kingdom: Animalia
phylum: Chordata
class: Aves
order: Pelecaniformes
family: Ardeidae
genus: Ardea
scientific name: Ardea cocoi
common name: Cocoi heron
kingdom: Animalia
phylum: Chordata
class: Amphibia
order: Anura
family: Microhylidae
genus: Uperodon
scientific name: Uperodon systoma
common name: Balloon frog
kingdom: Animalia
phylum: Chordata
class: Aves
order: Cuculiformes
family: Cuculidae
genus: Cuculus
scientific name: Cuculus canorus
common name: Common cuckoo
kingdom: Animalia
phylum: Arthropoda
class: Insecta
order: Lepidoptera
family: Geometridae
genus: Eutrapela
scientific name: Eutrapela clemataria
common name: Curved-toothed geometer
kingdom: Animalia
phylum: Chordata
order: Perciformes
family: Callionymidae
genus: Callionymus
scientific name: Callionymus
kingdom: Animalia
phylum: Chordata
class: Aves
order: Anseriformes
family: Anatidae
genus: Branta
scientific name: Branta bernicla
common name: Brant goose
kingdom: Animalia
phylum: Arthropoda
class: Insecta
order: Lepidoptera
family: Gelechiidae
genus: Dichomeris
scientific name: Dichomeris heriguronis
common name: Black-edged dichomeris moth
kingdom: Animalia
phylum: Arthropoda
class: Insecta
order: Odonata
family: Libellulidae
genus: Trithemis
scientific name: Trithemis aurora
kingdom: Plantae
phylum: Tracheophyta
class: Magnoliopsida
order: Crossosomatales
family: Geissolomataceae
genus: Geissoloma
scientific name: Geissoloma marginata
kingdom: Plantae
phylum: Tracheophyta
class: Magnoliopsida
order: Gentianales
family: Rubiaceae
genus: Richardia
--------------------
* [Directions]: Copy out all of the lines above without changing anything.

* [Answer to this task]:
kingdom: Animalia
phylum: Chordata
class: Aves
order: Pelecaniformes
family: Ardeidae
genus: Ardea
scientific name: Ardea cocoi
common name: Cocoi heron
kingdom: Animalia
phylum: Chordata
class: Amphibia
order: Anura
family: Microhylidae
genus: Uperodon
scientific name: Uperodon systoma
common name: Balloon frog
kingdom: Animalia
phylum: Chordata
class: Aves
order: Cuculiformes
family: Cuculidae
genus: Cuculus
scientific name: Cuculus canorus
common name: Common cuckoo
kingdom: Animalia
phylum: Arthropoda
class: Insecta
order: Lepidoptera
family: Geometridae
genus: Eutrapela
scientific name: Eutrapela clemataria
common name: Curved-toothed geometer
kingdom: Animalia
phylum: Chordata
order: Perciformes
family: Callionymidae
genus: Callionymus
scientific name: Callionymus
kingdom: Animalia
phylum: Chordata
class: Aves
order: Anseriformes
family: Anatidae
genus: Branta
scientific name: Branta bernicla
common name: Brant goose
kingdom: Animalia
phylum: Arthropoda
class: Insecta
order: Lepidoptera
family: Gelechiidae
genus: Dichomeris
scientific name: Dichomeris heriguronis
common name: Black-edged dichomeris moth
kingdom: Animalia
phylum: Arthropoda
class: Insecta
order: Odonata
family: Libellulidae
genus: Trithemis
scientific name: Trithemis aurora
kingdom: Plantae
phylum: Tracheophyta
class: Magnoliopsida
order: Crossosomatales
family: Geissolomataceae
genus: Geissoloma
scientific name: Geissoloma marginata
kingdom: Plantae
phylum: Tracheophyta
class: Magnoliopsida
order: Gentianales
family: Rubiaceae
genus: Richardia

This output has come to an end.